TACI Expression and Signaling in Chronic Lymphocytic Leukemia

1Department of Immunology & Histocompatibility, Faculty of Medicine, School of Health Sciences, University of Thessaly, Biopolis 3, 41500 Larissa, Greece
2Department of Hematology, Faculty of Medicine, School of Health Sciences, University of Thessaly, Biopolis 3, 41500 Larissa, Greece
3Fourth Department of Internal Medicine, Ippokration Hospital, Aristotle University of Thessaloniki, Konstantinoupoleos 49, 54642 Thessaloniki, Greece
4Department of Hematology, Papageorgiou General Hospital, Periferiaki Odos Thessalonikis, Nea Efkarpia, 56429 Thessaloniki, Greece

Received 20 November 2014; Accepted 15 March 2015

Academic Editor: Jacek Tabarkiewicz

Copyright © 2015 Antigoni Mamara et al. This is an open access article distributed under the Creative Commons Attribution License, which permits unrestricted use, distribution, and reproduction in any medium, provided the original work is properly cited.

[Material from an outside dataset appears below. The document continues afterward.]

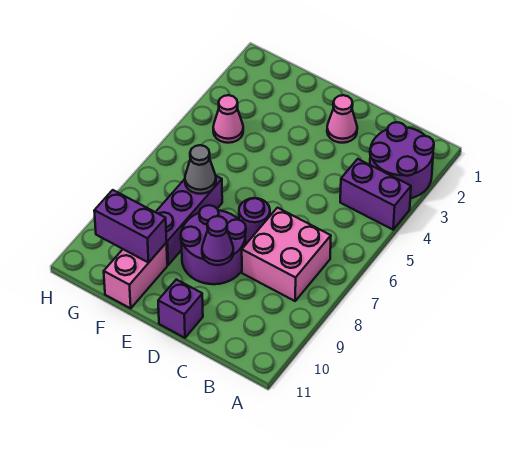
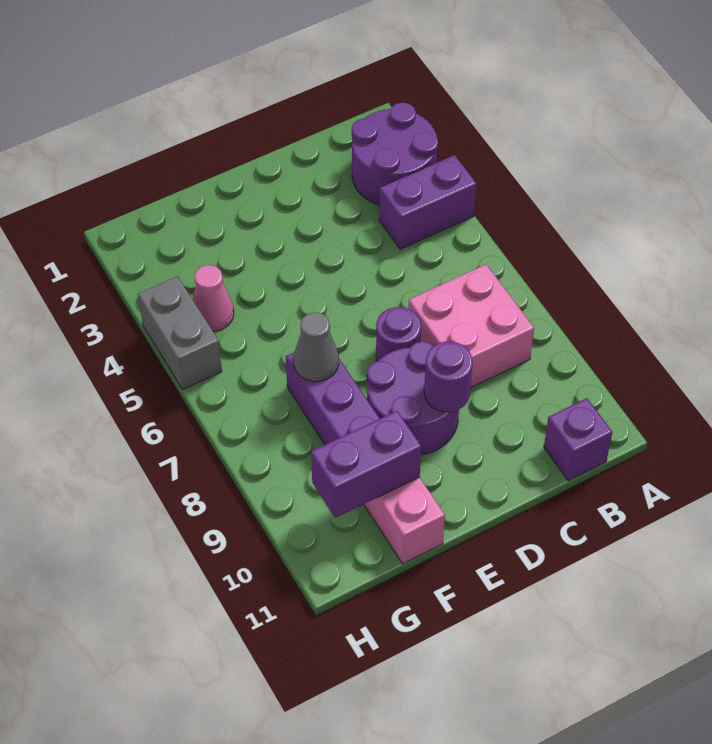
pink 1x1 cone [327,95,357,143] -> none
purple 1x1 cone [202,216,233,265] -> purple 1x1 round brick [424,342,473,412]
purple 1x1 brick [158,279,203,338] -> purple 1x1 brick moved to [544,398,612,481]
none -> grey 1x2 brick [138,276,222,390]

TACI is a membrane receptor of BAFF and APRIL, contributing to the differentiation and survival of normal B cells. Although malignant B cells are also subjected on TACI signaling, there is a remarkable intradisease and interindividual variability of TACI expression in B-cell malignancies. The aim of our study was to explore the possible role of TACI signaling in the biology of chronic lymphocytic leukemia (CLL), including its phenotypic and clinical characteristics and prognosis. Ninety-four patients and 19 healthy controls were studied. CLL patients exhibited variable TACI expression, with the majority of cases displaying low to undetectable TACI, along with low to undetectable BAFF and increased APRIL serum levels compared to healthy controls. CLL cells with high TACI expression displayed a better survival capacity in vitro, when cultured with BAFF and/or APRIL. Moreover, TACI expression was positively correlated with the presence of monoclonal gammopathy and inversely with CD11c expression. Therefore, our study provides further evidence for the contribution of BAFF/APRIL signaling to CLL biology, suggesting also that TACI detection might be useful in the selection of patients for novel targeting therapeutic approaches.